Start of Block

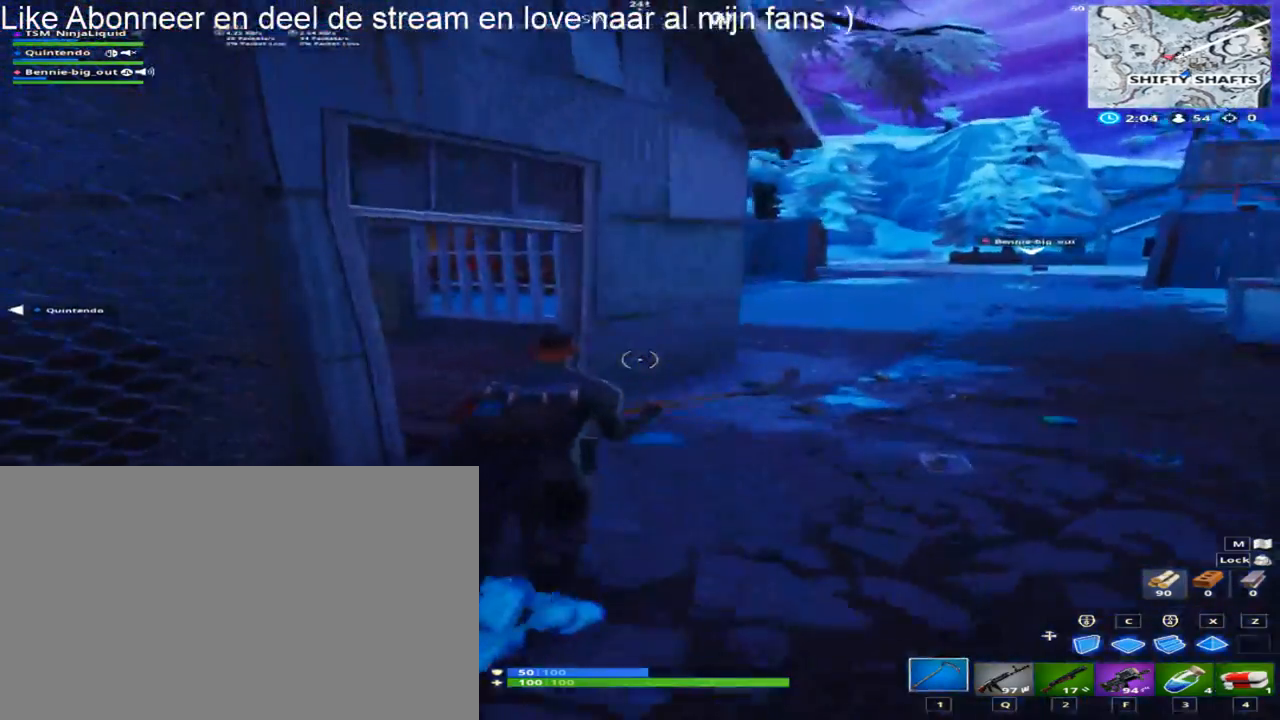
{"keys": ["d", "shift", "w"], "mouse": [], "mouse_move": "right", "events": []}
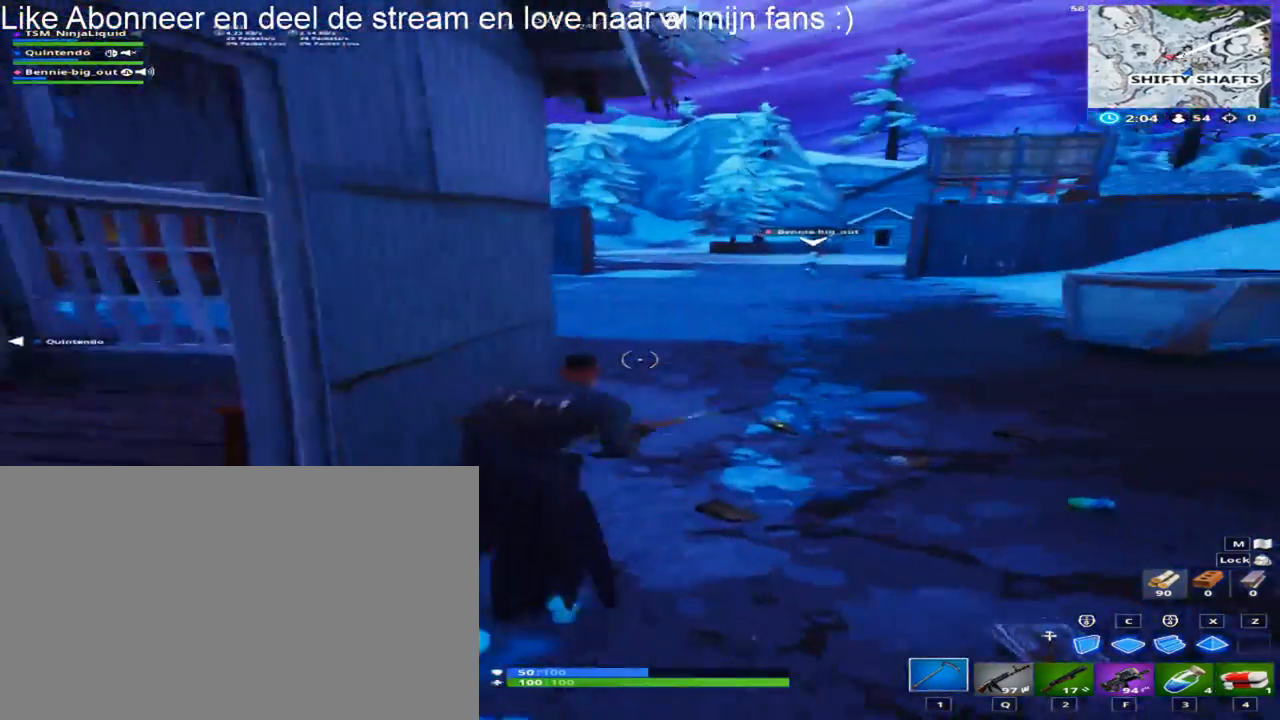
{"keys": ["shift", "w"], "mouse": [], "mouse_move": "still", "events": [[333, "d", "up"]]}
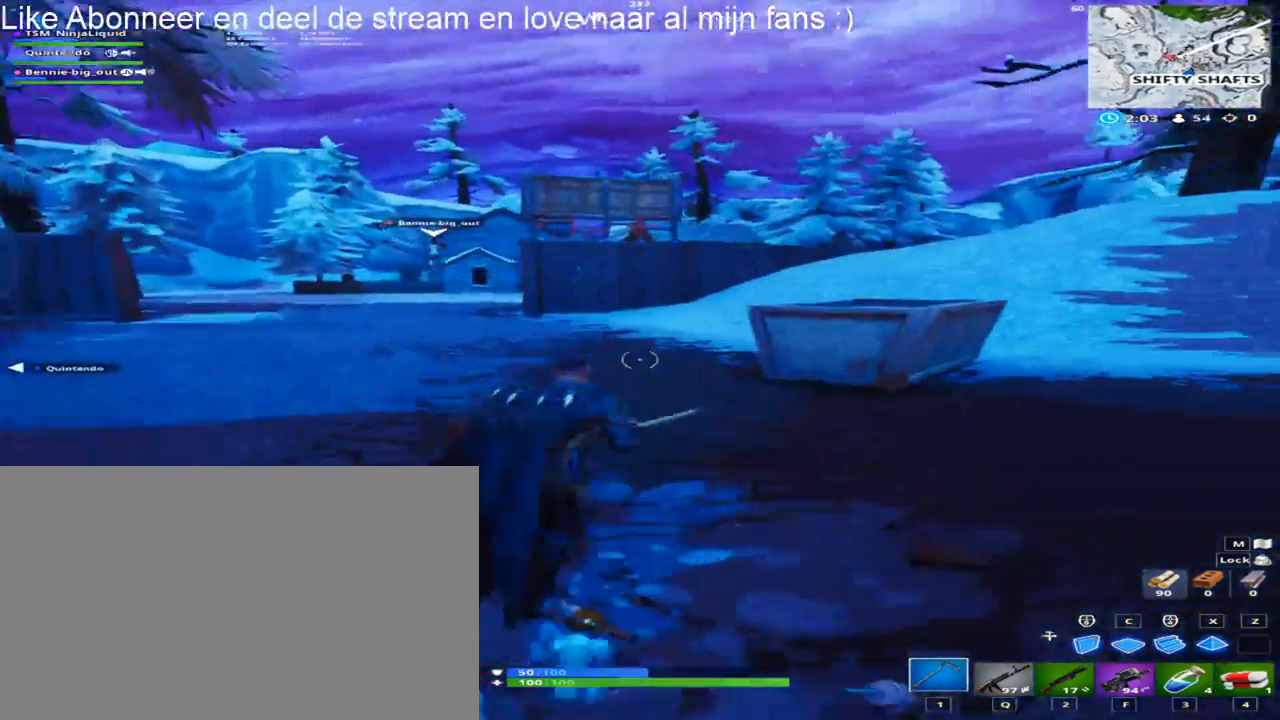
{"keys": ["a", "shift", "w"], "mouse": [], "mouse_move": "up", "events": [[400, "a", "down"]]}
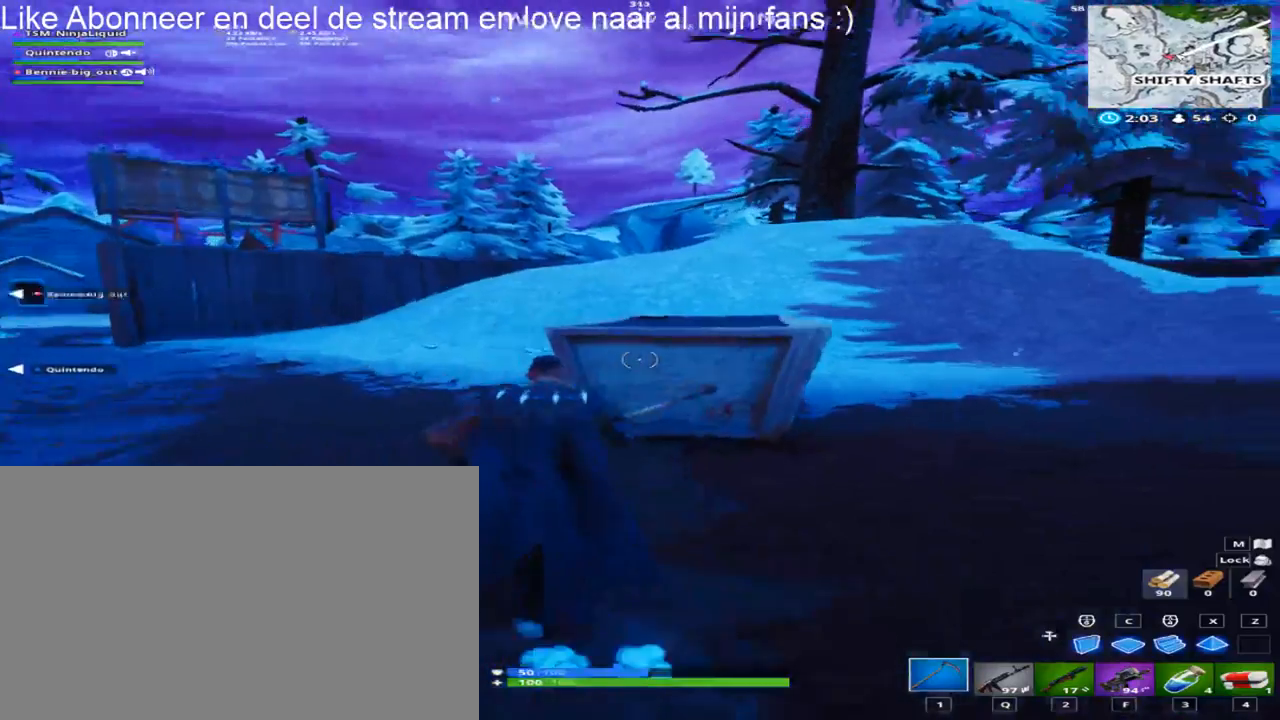
{"keys": ["q", "shift", "w"], "mouse": [], "mouse_move": "up-right", "events": [[83, "mouse_left", "down"], [267, "a", "up"], [267, "mouse_left", "up"], [417, "q", "down"]]}
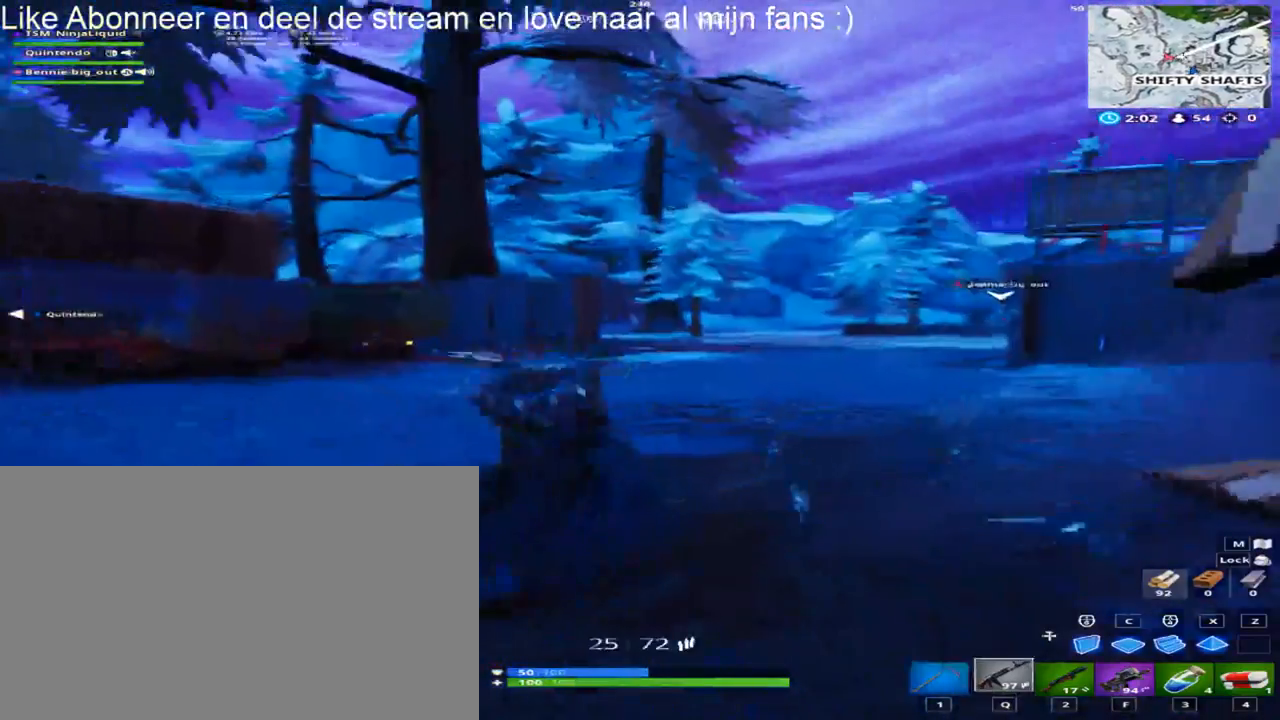
{"keys": ["q", "shift", "w"], "mouse": [], "mouse_move": "still", "events": [[50, "q", "up"], [150, "1", "down"], [283, "1", "up"], [433, "q", "down"]]}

End of Block

Since the pictures don't belong in the copy, copy only the rest of the entries above exactly.

→ Answer to this task:
{"keys": ["d", "shift", "w"], "mouse": [], "mouse_move": "right", "events": []}
{"keys": ["shift", "w"], "mouse": [], "mouse_move": "still", "events": [[333, "d", "up"]]}
{"keys": ["a", "shift", "w"], "mouse": [], "mouse_move": "up", "events": [[400, "a", "down"]]}
{"keys": ["q", "shift", "w"], "mouse": [], "mouse_move": "up-right", "events": [[83, "mouse_left", "down"], [267, "a", "up"], [267, "mouse_left", "up"], [417, "q", "down"]]}
{"keys": ["q", "shift", "w"], "mouse": [], "mouse_move": "still", "events": [[50, "q", "up"], [150, "1", "down"], [283, "1", "up"], [433, "q", "down"]]}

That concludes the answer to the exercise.